PROBLEMS TO SOLVE:
1) Reproduce verbatim the portion of the passage on shared value between "The new approach" and "the company's locations.", inclusive.
2) According to the passage on shared value, what are the three distinct ways in which companies can create shared value?

SUPPLIED PASSAGE:
The new approach to doing business, dubbed "creating shared value" by FSG co-founders Mark Kramer and Michael Porter, extends well beyond those practices. (See their cover story, "Creating Shared Value," in the January-February 2011 issue of the Harvard Business Review.) Shared value is created when companies generate economic value for themselves in a way that simultaneously produces value for society by addressing social and environmental challenges. Companies can create shared value in three distinct ways: by reconceiving products and markets, redefining productivity in the value chain, and building supportive industry clusters at the company's locations.

Shared value taps the capacity of global businesses to solve social problems, just as social entrepreneurs do through smaller-scale enterprises. Porter and Kramer believe that widespread adoption of a shared value approach could reshape capitalism and its relationship to society. They also predict that it will drive the next wave of innovation and productivity growth in the global economy as it opens managers' eyes to immense human needs that must be met, large new markets to be served, and the internal costs of social deficits - as well as the competitive advantages available from addressing them.

DATASET:
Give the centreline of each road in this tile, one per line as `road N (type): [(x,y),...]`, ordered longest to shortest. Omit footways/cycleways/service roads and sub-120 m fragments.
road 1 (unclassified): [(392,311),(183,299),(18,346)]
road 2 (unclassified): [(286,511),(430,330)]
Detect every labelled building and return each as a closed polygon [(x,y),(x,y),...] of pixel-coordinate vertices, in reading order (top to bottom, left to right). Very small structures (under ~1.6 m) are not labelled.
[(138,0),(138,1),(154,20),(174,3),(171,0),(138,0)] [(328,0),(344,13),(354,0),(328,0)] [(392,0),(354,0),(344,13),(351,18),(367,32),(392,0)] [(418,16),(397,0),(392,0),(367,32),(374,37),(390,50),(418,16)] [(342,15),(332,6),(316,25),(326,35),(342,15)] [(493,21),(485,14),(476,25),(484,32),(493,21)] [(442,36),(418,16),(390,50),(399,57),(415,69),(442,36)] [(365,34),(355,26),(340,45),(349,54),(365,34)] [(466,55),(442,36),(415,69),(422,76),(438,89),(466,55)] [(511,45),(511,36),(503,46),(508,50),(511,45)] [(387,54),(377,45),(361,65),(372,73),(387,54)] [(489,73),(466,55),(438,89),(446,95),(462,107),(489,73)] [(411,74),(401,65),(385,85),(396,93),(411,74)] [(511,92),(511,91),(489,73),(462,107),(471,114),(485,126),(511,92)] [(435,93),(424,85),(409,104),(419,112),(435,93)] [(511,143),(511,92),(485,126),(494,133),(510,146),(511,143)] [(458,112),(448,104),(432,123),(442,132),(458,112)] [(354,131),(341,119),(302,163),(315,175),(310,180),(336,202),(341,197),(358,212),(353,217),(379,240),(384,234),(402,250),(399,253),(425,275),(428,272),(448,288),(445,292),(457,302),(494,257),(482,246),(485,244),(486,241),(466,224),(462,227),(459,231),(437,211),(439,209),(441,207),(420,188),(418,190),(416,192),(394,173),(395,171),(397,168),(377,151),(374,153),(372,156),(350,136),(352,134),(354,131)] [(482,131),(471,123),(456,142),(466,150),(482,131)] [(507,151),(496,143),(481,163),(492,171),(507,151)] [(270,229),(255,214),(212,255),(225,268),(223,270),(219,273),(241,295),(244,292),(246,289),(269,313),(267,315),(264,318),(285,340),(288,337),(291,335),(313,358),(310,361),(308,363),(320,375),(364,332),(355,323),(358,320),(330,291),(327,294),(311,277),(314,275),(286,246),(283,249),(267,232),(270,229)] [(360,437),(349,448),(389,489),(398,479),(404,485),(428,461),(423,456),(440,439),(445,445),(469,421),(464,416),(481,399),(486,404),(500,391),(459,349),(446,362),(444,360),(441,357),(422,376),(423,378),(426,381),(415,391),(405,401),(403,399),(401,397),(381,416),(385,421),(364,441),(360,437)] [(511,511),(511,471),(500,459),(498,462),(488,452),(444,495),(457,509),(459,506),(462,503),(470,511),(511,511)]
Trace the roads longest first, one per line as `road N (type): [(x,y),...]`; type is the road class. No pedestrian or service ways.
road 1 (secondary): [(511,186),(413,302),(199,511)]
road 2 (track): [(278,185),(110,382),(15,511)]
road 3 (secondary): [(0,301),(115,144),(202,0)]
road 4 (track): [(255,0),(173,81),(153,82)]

TASK-BY-TASK ANSWERS:
1)
The new approach to doing business, dubbed "creating shared value" by FSG co-founders Mark Kramer and Michael Porter, extends well beyond those practices. (See their cover story, "Creating Shared Value," in the January-February 2011 issue of the Harvard Business Review.) Shared value is created when companies generate economic value for themselves in a way that simultaneously produces value for society by addressing social and environmental challenges. Companies can create shared value in three distinct ways: by reconceiving products and markets, redefining productivity in the value chain, and building supportive industry clusters at the company's locations.

2) By reconceiving products and markets, redefining productivity in the value chain, and building supportive industry clusters at the company's locations.